Abdelhamid ließ den Blick schweifen.
Die Gäste trugen Abendkleidung.
Abdelhamid war in seinem dunkelgrauen Straßenanzug gerade noch angemessen angezogen. Eine Frau lachte schrill. Jemand hielt Abdelhamid ein Tablett hin und er nahm eines der Champagnergläser.
Ein großformatiges, bis zur Decke reichendes Gemälde, dessen abstrakte Muster an arabische Kalligraphie erinnerten, nahm Abdelhamid für Augenblicke in seinen Bann.
Mustafa al-Khalili hieß der Künstler. Er stammte aus Kairo, lebte aber seit zwanzig Jahren in Deutschland; wie seine auf einer kleinen Schautafel abgedruckte Vita verriet.

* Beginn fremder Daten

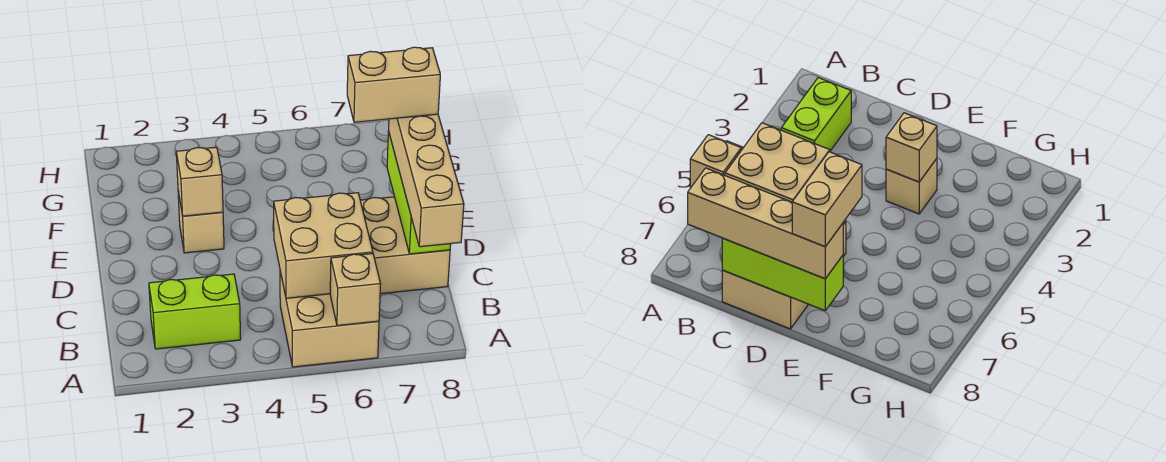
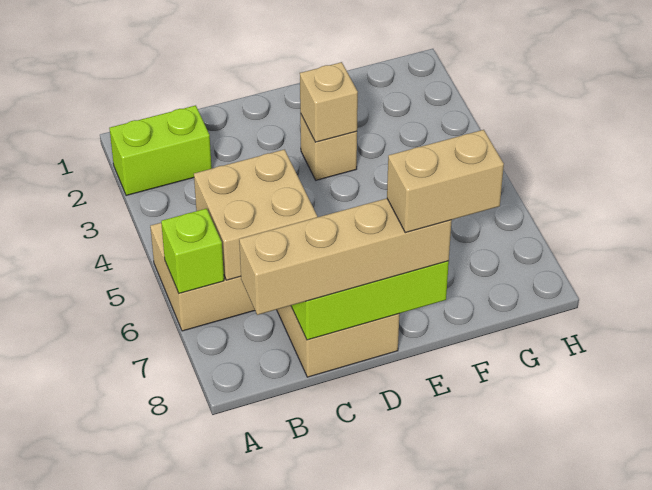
tan 1x1 brick [330,254,381,326] -> lime 1x1 brick [161,208,224,293]
lime 1x2 brick [149,274,241,349] -> lime 1x2 brick turned to [109,105,212,196]
tan 1x2 brick [347,47,440,122] -> tan 1x2 brick turned to [387,130,504,233]

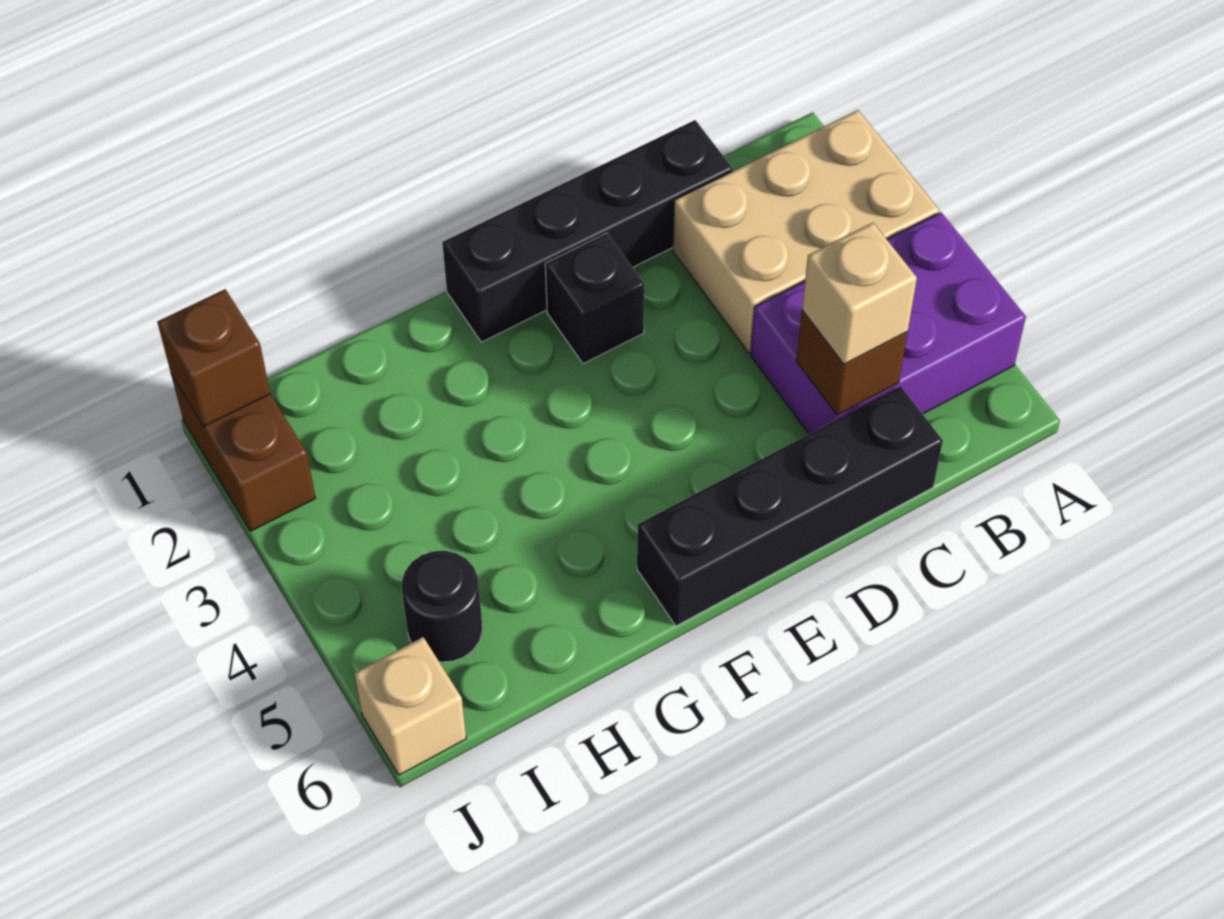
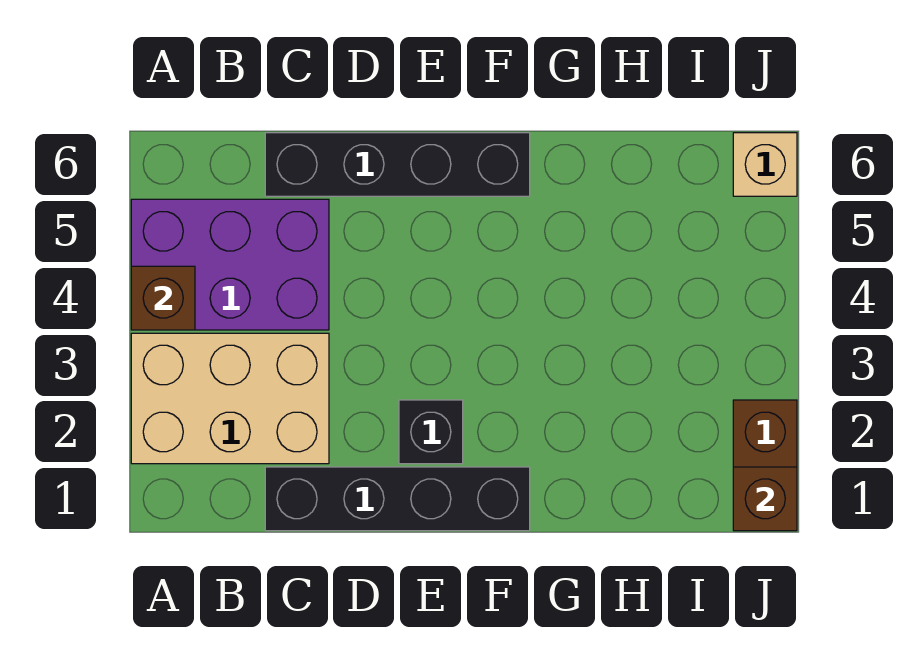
brown 1x1 brick [796,310,908,415] -> brown 1x1 brick moved to [131,266,195,330]
tan 1x1 brick [802,223,917,364] -> none
black 1x1 round brick [402,551,482,662] -> none

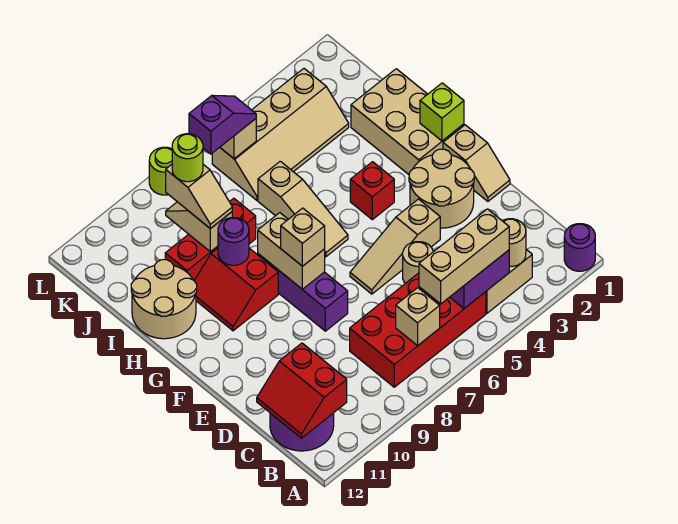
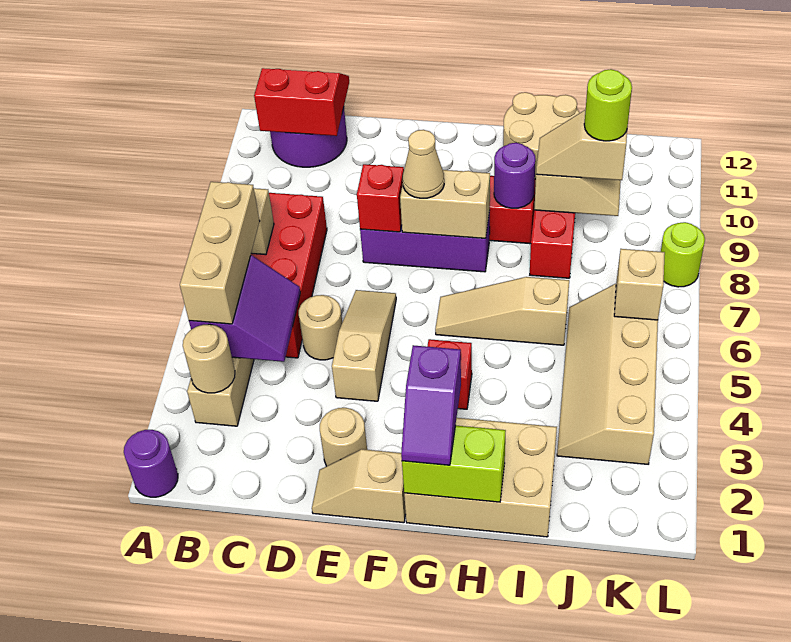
tan 2x2 round brick [409,149,474,228] -> tan 1x1 round brick [320,408,367,466]
none -> red 1x1 brick [357,164,404,232]
tan 1x1 brick [281,208,325,266] -> tan 1x1 cone [403,130,444,198]
lime 1x1 brick [420,83,464,141] -> lime 1x2 brick [402,426,506,502]
purple 1x2 slope [189,95,256,154] -> purple 1x2 slope moved to [401,345,461,465]

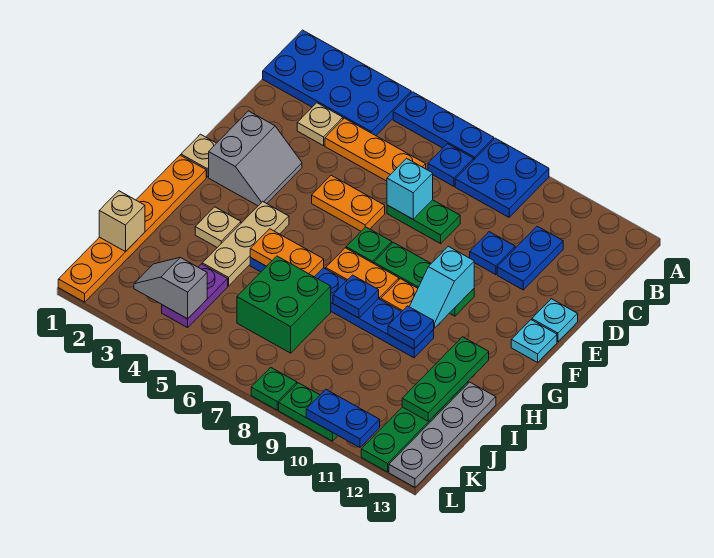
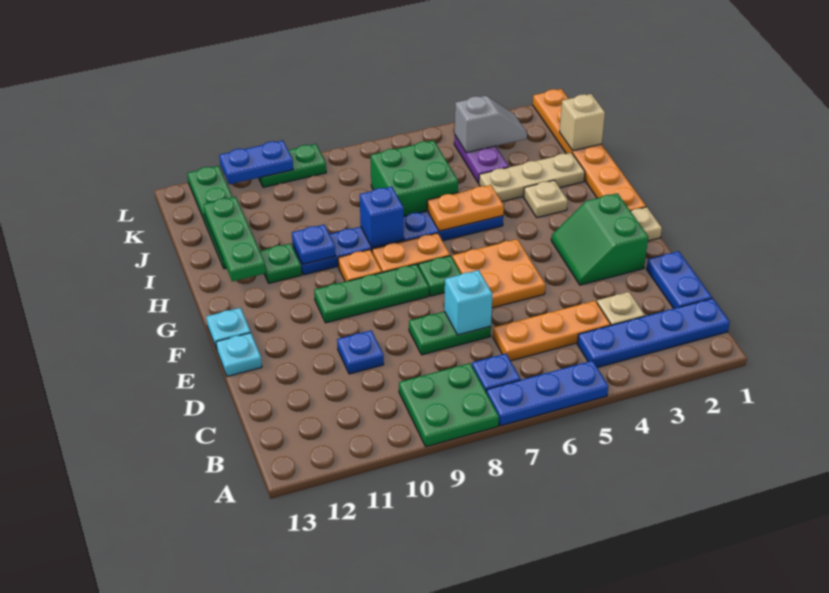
blue 2x4 plate [263,30,411,136] -> blue 1x4 plate [577,298,730,368]
blue 2x2 plate [455,138,549,217] -> green 2x2 plate [399,363,499,447]
blue 1x2 plate [497,226,563,290] -> blue 1x2 plate moved to [647,251,712,308]
grey 2x2 slope [209,111,302,206] -> green 2x2 slope [551,193,648,285]
orange 1x2 plate [312,175,385,231] -> orange 2x2 plate [452,239,546,308]
cyan 1x2 slope [409,246,474,328] -> none
tan 1x3 plate [202,201,289,286] -> tan 1x3 plate turned to [479,153,585,202]
blue 1x1 plate [333,275,379,318] -> blue 1x1 brick [360,187,404,247]
grey 1x4 plate [389,382,496,487] -> none
green 1x1 plate [251,367,297,410] -> green 1x1 plate moved to [260,243,302,283]

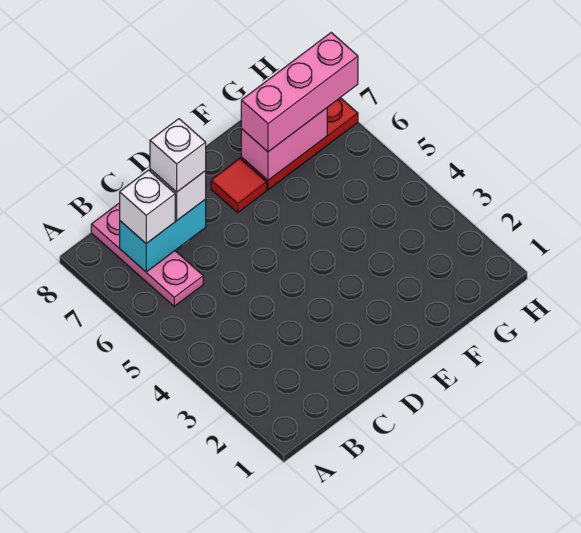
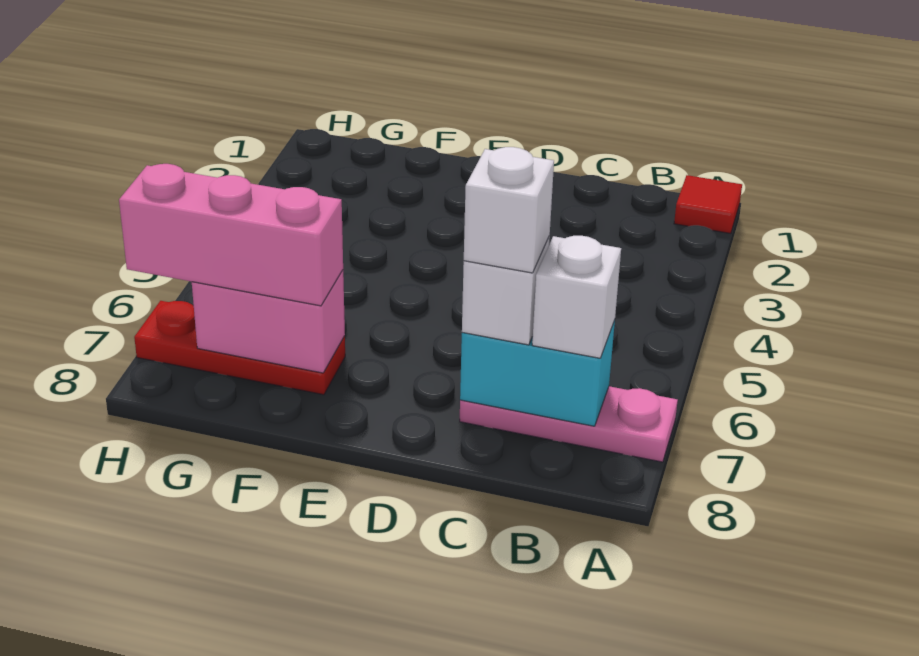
pink 1x3 plate [91,203,203,306] -> pink 1x3 plate turned to [460,386,678,462]
red 1x1 tile [211,158,267,213] -> red 1x1 tile moved to [674,175,742,233]

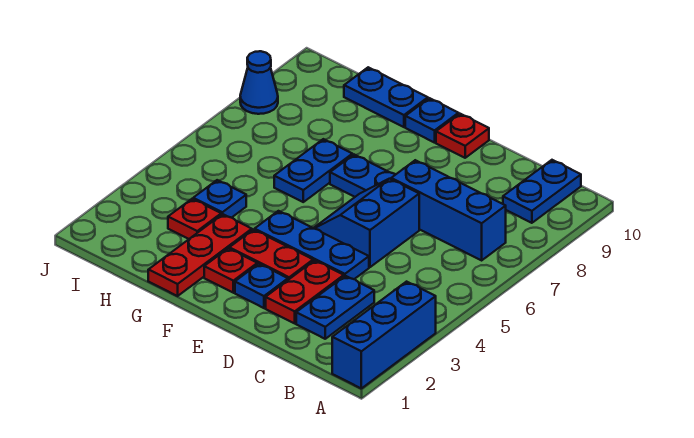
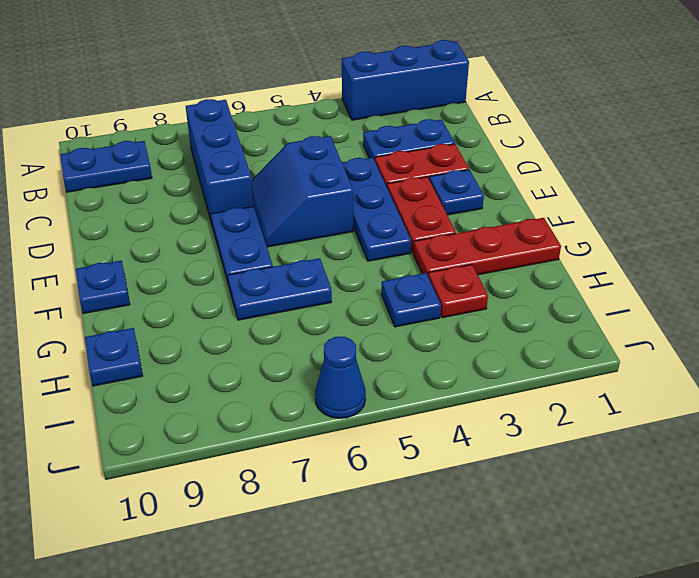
blue 2x2 slope [314,179,419,267] -> blue 2x2 slope turned to [251,136,353,247]
red 1x1 plate [436,114,489,158] -> none
red 1x1 plate [204,248,257,293] -> none
blue 1x2 plate [344,67,428,127] -> blue 1x1 plate [85,328,143,386]
blue 1x1 cone [240,51,278,114] -> blue 1x1 cone moved to [315,337,366,418]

»Wie ich sehe, haben Sie Ihren Sinn für Kunst entdeckt«, sagte eine Stimme in Abdelhamids Rücken.
Er wirbelte herum, blickte in das Gesicht eines hageren Mannes. »Mario«, stieß Abdelhamid hervor.
»Was gibt es denn so dringendes?« Mario blickte auf das Gemälde und grinste dabei. »Ihretwegen muss ich mir jetzt so einen Scheiß ansehen«, meinte er. »Am besten Sie kommen gleich zur Sache.«
Der Mann namens Mario war ziemlich schmächtig. Er reichte Abdelhamid kaum bis zur Schulter. Mario trug ein Jackett aus einem fließenden Stoff. Unter der Achsel war eine Verdickung zu sehen. Vermutlich von einem Schulterholster.
Abdelhamids Gesicht veränderte sich. Es wurde zur Maske.